**Exercise directions**
Reproduce every line of text in the material below word for word, leaving out the images.
- Opening Delimiter -
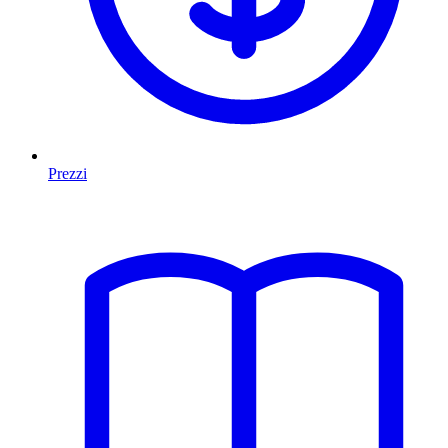
Prezzi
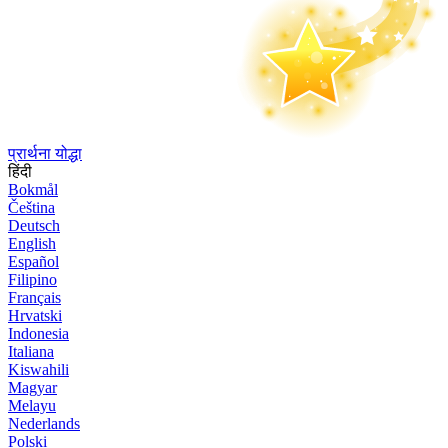
प्रार्थना योद्धा
हिंदी
Bokmål
Čeština
Deutsch
English
Español
Filipino
Français
Hrvatski
Indonesia
Italiana
Kiswahili
Magyar
Melayu
Nederlands
Polski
- Closing Delimiter -
**Answer space**
Prezzi
प्रार्थना योद्धा
हिंदी
Bokmål
Čeština
Deutsch
English
Español
Filipino
Français
Hrvatski
Indonesia
Italiana
Kiswahili
Magyar
Melayu
Nederlands
Polski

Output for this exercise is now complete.